Ayrıca Avro bölgesi projesi ekonomik amaçlarıyla birlikte, siyasi amaçlarından da çok uzaklara savruldu. Son krizle birlikte asıl amaç olan “Birleşik Avrupa” yerine eski düşmanlıkların müzakere masalarında yeniden hortladığı bölünmüş bir Avrupa ortaya çıkmış oldu ve artık reforma ihtiyaç duyduğu da aşikâr.
Bütün eleştirilere rağmen AB halen çok değerli bir kurum. Üstelik Türkiye’nin demokratikleşebilmesi için tek alternatif. Yunanlar referandumda verdikleri “hayır” oyu ile bu kibirlenmiş yapıyı sorgulanabilir duruma getirdiler. Referandumun tek olumlu yanı da bu durum zaten.

Ağır şartlar
Son olarak meclisten geçen son kurtarma paketi referandum öncesinden daha ağır şartları içermekte. Yunanistan’da sokaklar karıştı ve erken seçim senaryoları oluşmaya başladı. Böylece referandum Yunanlar için zaman kaybından başka bir anlam taşımamış oldu.

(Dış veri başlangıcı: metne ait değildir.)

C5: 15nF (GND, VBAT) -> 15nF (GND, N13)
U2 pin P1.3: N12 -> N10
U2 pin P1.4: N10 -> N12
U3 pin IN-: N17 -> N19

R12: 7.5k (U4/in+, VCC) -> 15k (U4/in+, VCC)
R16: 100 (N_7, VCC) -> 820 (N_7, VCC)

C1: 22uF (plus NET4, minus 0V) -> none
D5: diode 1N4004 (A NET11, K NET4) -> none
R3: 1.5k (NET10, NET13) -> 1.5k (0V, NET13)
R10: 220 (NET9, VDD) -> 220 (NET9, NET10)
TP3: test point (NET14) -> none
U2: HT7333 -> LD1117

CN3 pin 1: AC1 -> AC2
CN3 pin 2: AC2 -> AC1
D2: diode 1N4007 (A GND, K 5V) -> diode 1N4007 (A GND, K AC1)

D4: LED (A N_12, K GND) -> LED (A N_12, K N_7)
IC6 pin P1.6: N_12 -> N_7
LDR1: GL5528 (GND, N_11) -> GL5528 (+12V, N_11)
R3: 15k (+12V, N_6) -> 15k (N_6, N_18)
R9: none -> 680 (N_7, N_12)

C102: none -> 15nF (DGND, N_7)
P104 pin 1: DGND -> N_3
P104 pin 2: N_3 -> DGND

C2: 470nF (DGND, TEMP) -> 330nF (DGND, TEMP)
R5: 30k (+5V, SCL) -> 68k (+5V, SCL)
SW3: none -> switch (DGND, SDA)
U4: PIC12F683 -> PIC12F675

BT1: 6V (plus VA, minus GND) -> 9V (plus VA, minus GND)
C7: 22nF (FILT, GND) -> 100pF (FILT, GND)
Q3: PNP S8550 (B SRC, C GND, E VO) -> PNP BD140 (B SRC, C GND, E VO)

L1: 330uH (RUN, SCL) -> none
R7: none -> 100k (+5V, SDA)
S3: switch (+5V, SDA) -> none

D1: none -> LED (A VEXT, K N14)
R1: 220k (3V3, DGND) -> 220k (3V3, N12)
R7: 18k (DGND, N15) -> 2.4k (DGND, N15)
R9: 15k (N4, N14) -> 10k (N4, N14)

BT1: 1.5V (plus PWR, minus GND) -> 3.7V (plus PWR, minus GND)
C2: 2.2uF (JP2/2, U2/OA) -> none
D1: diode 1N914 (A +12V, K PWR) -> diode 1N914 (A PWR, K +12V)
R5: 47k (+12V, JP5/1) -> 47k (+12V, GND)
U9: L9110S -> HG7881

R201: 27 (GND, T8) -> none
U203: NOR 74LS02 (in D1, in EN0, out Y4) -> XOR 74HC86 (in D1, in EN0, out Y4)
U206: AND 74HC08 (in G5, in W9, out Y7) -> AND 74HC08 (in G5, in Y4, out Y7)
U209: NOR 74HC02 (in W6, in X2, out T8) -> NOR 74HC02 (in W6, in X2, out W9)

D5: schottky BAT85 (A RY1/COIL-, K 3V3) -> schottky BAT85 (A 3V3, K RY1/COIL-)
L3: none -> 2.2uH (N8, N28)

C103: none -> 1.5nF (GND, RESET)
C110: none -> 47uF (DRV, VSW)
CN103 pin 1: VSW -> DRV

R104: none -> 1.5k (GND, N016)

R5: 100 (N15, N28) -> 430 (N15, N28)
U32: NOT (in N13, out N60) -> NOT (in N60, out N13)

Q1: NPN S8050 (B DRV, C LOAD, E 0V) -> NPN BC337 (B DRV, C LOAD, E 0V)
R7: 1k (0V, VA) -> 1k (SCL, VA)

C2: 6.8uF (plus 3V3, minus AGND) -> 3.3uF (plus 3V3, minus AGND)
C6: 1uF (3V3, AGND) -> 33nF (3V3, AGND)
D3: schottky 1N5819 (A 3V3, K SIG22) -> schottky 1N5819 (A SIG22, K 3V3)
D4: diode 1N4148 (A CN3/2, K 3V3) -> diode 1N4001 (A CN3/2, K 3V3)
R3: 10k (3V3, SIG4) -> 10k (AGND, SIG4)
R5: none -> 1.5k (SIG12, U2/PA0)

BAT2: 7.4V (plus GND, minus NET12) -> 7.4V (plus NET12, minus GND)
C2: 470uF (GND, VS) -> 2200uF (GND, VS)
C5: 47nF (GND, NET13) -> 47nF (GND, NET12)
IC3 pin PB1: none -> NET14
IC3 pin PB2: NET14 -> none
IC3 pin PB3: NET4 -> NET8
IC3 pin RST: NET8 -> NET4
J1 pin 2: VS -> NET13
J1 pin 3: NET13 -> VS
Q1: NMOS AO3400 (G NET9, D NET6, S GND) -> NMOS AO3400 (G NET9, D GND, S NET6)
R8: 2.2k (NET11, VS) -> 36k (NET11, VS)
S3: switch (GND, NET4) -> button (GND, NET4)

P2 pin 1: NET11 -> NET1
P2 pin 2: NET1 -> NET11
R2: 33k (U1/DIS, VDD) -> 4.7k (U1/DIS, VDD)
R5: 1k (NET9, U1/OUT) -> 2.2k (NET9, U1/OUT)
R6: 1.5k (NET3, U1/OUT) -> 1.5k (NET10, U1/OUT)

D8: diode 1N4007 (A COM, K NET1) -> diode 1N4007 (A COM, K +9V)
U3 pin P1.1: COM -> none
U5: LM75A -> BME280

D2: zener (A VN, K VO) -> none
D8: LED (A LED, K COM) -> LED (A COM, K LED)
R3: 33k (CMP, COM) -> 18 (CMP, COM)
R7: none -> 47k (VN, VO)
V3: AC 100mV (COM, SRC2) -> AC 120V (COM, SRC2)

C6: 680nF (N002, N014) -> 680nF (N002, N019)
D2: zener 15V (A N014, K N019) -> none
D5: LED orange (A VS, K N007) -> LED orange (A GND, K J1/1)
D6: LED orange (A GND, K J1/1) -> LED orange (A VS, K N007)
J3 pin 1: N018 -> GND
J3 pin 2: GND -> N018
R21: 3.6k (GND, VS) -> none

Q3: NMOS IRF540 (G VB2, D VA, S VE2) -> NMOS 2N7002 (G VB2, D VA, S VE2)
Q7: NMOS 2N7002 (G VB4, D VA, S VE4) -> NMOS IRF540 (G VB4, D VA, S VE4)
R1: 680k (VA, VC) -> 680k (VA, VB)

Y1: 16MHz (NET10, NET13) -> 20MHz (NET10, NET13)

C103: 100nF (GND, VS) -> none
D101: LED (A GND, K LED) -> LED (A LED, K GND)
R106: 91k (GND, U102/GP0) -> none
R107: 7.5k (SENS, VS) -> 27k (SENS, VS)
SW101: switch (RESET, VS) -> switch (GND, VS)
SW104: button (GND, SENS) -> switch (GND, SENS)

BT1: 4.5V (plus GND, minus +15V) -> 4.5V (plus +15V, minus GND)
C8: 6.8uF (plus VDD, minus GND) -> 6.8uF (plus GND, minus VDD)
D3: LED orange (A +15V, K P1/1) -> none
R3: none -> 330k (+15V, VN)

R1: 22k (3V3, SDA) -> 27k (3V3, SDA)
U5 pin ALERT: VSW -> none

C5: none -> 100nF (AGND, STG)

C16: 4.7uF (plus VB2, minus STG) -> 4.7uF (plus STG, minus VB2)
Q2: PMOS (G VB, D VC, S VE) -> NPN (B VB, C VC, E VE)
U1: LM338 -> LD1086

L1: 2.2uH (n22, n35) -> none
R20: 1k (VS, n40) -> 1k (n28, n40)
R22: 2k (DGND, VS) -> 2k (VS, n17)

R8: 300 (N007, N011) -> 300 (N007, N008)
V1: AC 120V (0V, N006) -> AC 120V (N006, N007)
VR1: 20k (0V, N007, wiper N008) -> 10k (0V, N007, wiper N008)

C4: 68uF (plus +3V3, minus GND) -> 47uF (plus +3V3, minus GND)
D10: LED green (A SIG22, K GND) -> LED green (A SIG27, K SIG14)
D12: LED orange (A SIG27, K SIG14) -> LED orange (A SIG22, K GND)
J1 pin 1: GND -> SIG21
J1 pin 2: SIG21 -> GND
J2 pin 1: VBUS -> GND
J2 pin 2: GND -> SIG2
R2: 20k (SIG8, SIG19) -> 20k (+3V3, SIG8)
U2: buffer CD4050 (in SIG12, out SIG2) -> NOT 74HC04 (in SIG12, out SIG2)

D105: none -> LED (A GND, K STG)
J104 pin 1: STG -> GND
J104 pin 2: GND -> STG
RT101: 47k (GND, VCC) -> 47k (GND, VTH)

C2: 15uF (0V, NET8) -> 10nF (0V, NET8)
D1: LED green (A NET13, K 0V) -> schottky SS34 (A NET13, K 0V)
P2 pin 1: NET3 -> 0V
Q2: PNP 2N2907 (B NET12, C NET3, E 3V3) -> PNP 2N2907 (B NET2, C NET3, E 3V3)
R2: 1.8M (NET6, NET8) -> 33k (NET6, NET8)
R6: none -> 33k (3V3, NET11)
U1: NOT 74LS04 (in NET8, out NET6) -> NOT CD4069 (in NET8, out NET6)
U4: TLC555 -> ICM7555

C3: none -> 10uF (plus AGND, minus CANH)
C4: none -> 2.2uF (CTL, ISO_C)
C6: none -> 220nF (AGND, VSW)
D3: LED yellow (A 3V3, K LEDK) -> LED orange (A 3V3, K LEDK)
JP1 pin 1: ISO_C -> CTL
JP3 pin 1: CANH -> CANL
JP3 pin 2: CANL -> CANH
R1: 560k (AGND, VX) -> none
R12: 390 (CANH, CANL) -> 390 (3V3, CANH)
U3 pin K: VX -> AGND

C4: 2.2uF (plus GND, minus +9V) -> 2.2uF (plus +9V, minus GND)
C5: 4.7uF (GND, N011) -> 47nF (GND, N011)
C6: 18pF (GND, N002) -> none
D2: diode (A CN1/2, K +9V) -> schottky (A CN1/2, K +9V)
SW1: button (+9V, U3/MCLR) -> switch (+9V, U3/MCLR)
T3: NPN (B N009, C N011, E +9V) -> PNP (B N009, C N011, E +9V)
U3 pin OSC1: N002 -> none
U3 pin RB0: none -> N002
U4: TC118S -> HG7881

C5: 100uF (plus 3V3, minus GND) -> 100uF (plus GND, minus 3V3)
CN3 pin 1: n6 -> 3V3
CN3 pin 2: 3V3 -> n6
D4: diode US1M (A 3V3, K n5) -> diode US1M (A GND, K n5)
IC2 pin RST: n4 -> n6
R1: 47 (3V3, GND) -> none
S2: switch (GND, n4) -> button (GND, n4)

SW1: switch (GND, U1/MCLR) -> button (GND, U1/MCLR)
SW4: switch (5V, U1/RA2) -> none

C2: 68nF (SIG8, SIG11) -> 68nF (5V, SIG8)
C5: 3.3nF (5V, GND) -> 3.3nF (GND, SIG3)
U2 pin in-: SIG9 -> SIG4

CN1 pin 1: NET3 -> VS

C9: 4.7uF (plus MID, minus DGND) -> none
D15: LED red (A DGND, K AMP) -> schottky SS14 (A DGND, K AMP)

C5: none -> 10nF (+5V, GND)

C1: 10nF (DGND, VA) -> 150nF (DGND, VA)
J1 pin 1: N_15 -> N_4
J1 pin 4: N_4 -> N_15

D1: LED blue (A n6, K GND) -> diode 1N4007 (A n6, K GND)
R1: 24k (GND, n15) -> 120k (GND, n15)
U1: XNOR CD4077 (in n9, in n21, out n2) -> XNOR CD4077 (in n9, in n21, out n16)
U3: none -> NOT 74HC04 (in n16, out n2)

Çipras da felaketten popülist adımlarla kaçılamayacağını ve referandumdan çıkan “hayır” oyuna rağmen AB liderlerinin geri adım atmayacağının farkına vardı. Böylece kurtarma paketlerini çöpe atmak vaadiyle iktidara gelen Çipras, bu sürecin en büyük kaybedeni oldu.  

ERHAN AYAZ Öğr. Gör. Yakın Doğu Üniv.